Interview with a Retired-Judge Mediator

© 2013 By Bill Eddy, LCSW, Esq.


On March 20, 2013, I sat down with Judge Susan Finlay (retired), who became a divorce mediator with the National Conflict Resolution Center in San Diego in 2012 after many years as a Family Court judge. I am the Senior Family Mediator for NCRC, when I’m not out giving seminars. We discussed mediation, family court, high conflict cases and domestic violence. I was impressed with the thinking and the compassion she has for helping people resolve their cases out of court. I know several judges now who prefer mediation and recommend it in most cases instead of going to court, for the reasons she explains.

Bill Eddy: Since you’ve been a judge, what do you do at the beginning of your mediations to help people feel comfortable with you and comfortable about the mediation process? How do you explain it to them?

SUPPLIED MATERIAL:
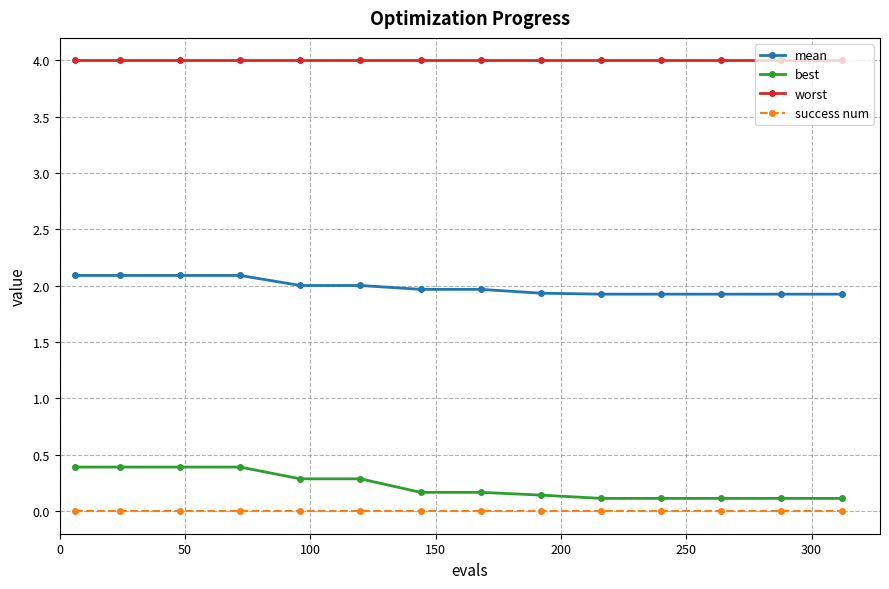

What is the value of the worst point at the 10th from the left?

4.0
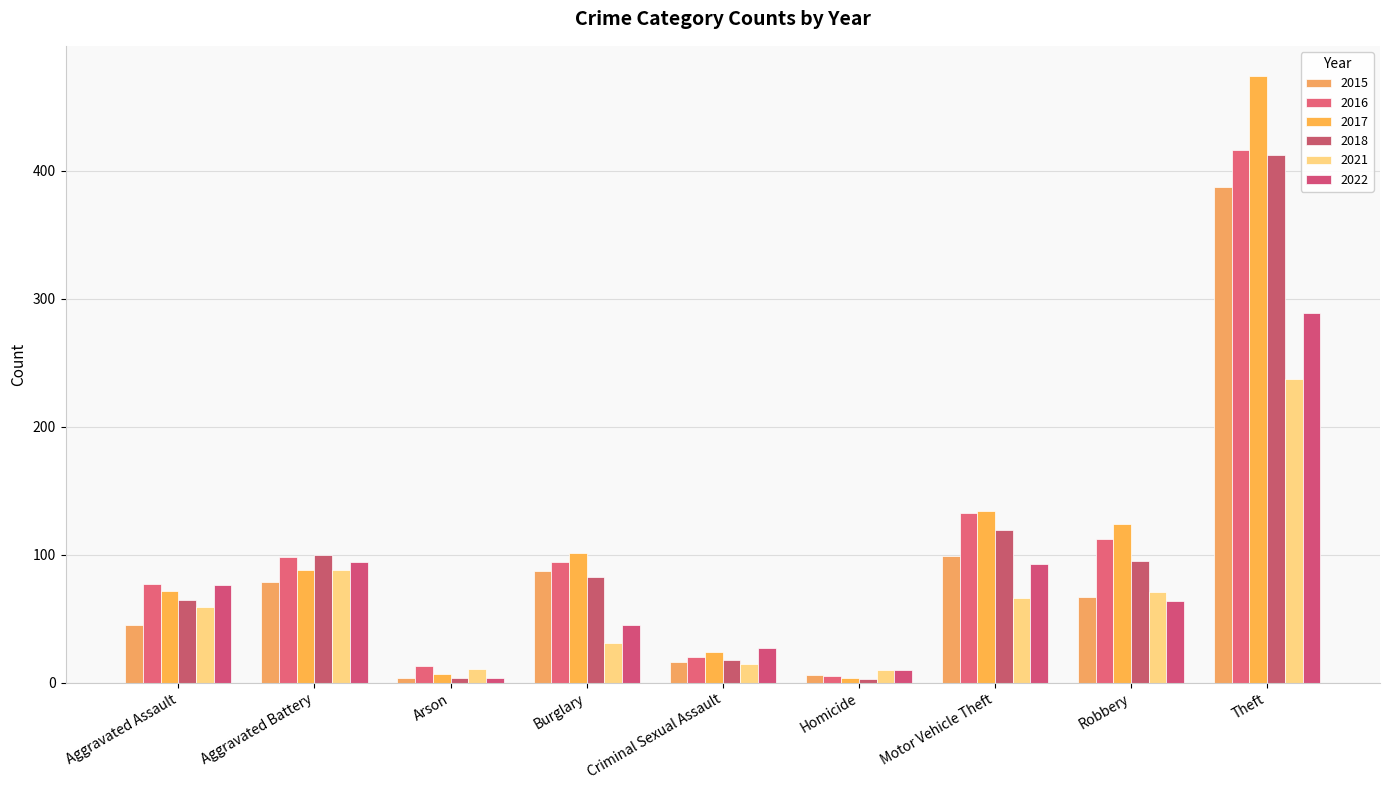

What is the average value of the 2015 series?

88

INSTRUCTIONS TO FOLLOW:
Render this sentence from the interview with the retired judge into Spanish: "I was impressed with the thinking and the compassion she has for helping people resolve their cases out of court."

YOUR RESPONSE:
Me impresionaron el razonamiento y la compasión que tiene para ayudar a las personas a resolver sus casos fuera de los tribunales.